What Millennials Can Do To Stop Online Harassment And Bullying

Almost any woman, or even man, will likely tell you he or she been harassed at some point in his or her life.

Whether it be online, at the bar, on the subway, within the workplace or beyond, the prevalence of harassment in our modern day society is undeniable.

The problem is, the online world makes it easier than ever for individuals to troll and lurk their way onto profiles and leave any comments they say fit. They say things they may not have the nerve to utter in person.

As a woman, I've read the vulgar words men have typed to myself, and others, whether it be over Facebook, Twitter, Instagram or a dating site.

On one specific occasion, my friend and I had our pictures taken from Instagram and relentlessly plastered all over a strange, anonymous account.

The user had zoomed in on parts of our bodies and captioned the photos with explicit hashtags and derogatory terms.

While we quickly reported the account and all of our misused images, we were both flooded with messages and requests from strange men who suddenly felt they had the right to speak to us as if we were faceless, sexual objects.

Another time, while writing an article on online dating, I set up an OkCupid profile. To protect the interest of the men on the site who interacted with me, I stated in my profile that I was, in fact, on the site for journalistic pursuit.

Regardless, I was inundated with explicit sexual messages.

Men propositioned me for sex in exchange for money, descriptively described unwarranted sexual fantasies or called me a countless number of derogatory terms.

They didn’t hesitate to call me a slut or attack my character over the fact I was a young woman on a dating site in a big city.

After awhile, I didn’t even bat an eyelash at many of the offensive messages that were waiting in my inbox. It was just another day and another cringe-worthy message.

So, to hear the news of Mia Matsumiya releasing 10 years worth of crude and relentless online harassment, I cannot say I am surprised.

As for her bravery in exposing the creeps who push these messages her way, I can only tip my hat her way and hope this example helps to discourage the careless act of rude and explicit online commentary toward women.

I will not stand here and say men never endure harassment of this nature because, well, of course they do.

Justin Bieber is an extreme, shining, mega-celebrity example of this. But I can say that on a daily basis, women seem to be subjected to this treatment far too often.

Somewhere within our culture, there's a certain misconception that if a woman posts pictures of herself that could be perceived as “sexy” or “attention-grabbing,” she is “asking for it.”

Equally, if she is on a dating site or app, she should expect this kind of thing. She's opening herself up to it, after all.

Much like the conversation surrounding rape culture and the way women dress, many people hold the mindset that if a woman acts a certain way, she forfeits her right as a human being.

This is absolutely insane.

People should never believe they have the right to treat a woman, or anyone, in such an objectifying, dehumanizing way.

The online world is not an excuse for you to release your fantasies or insults onto someone you do not know.

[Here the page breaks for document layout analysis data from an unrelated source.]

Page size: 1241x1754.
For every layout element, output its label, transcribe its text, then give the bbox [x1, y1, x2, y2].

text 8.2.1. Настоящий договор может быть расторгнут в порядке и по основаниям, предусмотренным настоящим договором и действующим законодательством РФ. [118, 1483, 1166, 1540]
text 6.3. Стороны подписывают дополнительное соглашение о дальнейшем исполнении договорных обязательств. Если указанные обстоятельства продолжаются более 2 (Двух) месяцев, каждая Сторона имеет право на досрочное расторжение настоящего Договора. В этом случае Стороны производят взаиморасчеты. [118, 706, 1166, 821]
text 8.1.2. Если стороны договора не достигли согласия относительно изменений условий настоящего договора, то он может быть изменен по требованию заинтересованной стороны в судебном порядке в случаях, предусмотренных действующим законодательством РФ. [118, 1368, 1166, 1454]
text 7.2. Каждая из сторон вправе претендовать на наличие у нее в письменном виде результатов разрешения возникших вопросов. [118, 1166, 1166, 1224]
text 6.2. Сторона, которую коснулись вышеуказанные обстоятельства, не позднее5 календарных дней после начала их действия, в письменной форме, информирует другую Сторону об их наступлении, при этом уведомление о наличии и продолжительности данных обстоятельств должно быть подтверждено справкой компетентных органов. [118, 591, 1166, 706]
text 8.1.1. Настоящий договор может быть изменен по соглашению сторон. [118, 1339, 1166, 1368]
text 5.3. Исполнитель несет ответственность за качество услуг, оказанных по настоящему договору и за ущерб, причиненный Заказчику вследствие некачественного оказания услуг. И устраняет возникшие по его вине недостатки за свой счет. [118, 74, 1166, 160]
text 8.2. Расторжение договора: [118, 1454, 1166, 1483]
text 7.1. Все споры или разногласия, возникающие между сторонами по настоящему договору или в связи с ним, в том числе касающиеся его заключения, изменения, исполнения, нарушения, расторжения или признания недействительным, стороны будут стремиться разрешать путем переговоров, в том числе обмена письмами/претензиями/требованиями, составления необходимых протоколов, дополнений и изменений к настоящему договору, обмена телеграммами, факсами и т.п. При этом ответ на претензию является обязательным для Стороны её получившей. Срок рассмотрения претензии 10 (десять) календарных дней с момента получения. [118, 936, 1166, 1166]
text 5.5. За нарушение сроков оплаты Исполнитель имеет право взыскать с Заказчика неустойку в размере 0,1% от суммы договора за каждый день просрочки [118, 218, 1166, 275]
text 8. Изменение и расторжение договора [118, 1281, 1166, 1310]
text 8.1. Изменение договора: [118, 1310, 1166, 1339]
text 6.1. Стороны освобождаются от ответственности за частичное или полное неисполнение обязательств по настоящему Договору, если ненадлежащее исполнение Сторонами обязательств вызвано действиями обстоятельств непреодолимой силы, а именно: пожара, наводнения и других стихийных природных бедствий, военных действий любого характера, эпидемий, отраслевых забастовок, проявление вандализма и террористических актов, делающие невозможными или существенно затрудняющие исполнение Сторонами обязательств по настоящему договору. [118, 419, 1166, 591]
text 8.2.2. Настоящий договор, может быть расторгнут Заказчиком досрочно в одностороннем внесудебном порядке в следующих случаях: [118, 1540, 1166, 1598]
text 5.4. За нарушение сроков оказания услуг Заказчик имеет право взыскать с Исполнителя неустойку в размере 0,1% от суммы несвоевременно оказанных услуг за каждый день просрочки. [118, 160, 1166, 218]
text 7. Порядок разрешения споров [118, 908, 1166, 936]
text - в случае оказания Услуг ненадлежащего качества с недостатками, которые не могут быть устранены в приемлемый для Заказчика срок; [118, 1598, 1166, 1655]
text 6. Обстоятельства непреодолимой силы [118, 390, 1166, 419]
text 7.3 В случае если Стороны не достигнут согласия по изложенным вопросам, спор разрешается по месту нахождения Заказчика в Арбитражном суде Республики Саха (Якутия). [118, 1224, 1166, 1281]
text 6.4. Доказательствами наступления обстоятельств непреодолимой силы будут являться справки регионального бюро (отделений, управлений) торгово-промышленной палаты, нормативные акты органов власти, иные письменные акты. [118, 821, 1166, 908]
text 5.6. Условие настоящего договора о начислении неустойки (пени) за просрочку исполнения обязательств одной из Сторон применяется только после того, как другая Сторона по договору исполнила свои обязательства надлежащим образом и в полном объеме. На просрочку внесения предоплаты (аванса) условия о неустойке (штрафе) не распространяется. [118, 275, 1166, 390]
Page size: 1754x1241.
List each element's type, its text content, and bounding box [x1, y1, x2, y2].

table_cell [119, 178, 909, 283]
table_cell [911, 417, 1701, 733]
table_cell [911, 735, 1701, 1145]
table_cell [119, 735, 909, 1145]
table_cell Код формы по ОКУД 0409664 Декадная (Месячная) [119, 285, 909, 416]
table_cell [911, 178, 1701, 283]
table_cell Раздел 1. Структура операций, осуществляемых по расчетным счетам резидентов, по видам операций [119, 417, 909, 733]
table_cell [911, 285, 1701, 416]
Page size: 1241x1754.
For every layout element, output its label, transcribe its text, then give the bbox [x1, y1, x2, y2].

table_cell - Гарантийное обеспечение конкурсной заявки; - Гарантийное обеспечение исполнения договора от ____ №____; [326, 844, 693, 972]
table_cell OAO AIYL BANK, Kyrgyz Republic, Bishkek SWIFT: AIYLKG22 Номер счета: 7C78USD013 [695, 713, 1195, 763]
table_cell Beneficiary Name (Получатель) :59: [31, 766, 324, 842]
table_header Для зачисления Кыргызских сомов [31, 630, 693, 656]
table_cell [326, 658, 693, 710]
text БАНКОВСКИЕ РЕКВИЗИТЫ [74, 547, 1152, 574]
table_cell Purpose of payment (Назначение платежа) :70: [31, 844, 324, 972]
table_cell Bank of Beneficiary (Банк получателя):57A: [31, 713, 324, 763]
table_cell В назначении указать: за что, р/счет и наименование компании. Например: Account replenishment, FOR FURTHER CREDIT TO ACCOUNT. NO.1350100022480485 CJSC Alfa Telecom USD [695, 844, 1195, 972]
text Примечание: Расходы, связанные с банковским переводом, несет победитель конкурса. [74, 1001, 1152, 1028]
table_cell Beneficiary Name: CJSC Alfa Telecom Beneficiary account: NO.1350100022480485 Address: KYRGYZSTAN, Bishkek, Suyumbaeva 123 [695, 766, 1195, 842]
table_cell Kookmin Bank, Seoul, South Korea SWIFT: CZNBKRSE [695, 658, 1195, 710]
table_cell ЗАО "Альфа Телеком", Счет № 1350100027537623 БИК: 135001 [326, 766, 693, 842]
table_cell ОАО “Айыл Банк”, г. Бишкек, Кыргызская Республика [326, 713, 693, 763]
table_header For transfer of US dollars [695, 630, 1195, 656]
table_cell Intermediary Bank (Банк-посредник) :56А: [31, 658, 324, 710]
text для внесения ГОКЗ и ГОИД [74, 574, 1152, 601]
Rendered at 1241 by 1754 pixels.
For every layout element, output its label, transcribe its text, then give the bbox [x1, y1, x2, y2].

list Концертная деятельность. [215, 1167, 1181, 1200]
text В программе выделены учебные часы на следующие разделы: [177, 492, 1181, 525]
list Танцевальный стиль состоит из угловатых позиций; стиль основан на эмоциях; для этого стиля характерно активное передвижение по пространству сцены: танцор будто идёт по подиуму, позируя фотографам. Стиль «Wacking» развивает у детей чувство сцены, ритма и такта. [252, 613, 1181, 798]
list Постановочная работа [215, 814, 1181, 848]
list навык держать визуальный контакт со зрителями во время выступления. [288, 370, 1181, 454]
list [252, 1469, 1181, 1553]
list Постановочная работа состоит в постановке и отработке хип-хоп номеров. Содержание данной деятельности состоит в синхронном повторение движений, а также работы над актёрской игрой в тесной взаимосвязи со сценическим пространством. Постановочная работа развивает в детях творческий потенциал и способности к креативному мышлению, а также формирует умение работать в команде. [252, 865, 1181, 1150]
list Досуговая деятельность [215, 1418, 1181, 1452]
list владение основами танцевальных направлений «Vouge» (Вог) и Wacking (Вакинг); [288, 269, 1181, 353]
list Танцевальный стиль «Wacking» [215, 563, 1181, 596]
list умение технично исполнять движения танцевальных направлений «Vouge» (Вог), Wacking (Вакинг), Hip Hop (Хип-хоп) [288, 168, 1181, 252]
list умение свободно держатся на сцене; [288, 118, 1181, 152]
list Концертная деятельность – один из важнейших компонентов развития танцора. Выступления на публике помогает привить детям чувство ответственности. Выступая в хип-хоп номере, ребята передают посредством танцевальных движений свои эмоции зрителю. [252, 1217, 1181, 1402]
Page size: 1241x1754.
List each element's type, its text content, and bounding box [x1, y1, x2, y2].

It is not a compliment; it is utterly degrading and inexcusable.

Mia, in particular, speaks of the racist, sexist and fetish messages she so often receives. They are messages that rip apart her character and worth.

She is punished for her Asian heritage, her beautiful looks and petite nature.

Some messages even speak of desires of rape and other gross, sexual misconduct.

Some messages inform her that as a woman, she has no right to even attempt to be considered for anything other than her looks.

She has no right to her musical talents or her intelligence. She should be content being just pretty.

That's all she can be good for, apparently.

Perhaps the worst part of her report is the way she admits she has become desensitized to it all. This commentary has become normal, a feeling many women likely know all too well.

When we're on Tinder, OkCupid or Instagram, it’s easy for us to think, “Well, if I’m on here and putting myself in this situation, what can I really expect?”

The answer is we should be able to expect better.

Women’s rights are an ongoing battle, and this is a conversation that will likely be had for many years to come.

But, I will never stand for men using the online world as an avenue to “put women in their place” by enforcing sexual and threatening comments.

No one should expect or allow this kind of behavior.

It doesn’t matter the forum, the time or the place; people do not have the right to speak of rape or unwarranted desires simply because the line of communication is open.

This same mindset applies to any gender, race or belief. That fact is, no one should ever force this kind of harassment upon anyone.

We are not objects for the taking. We are not at anyone’s disposal.

We are all human beings, and we are entitled to better.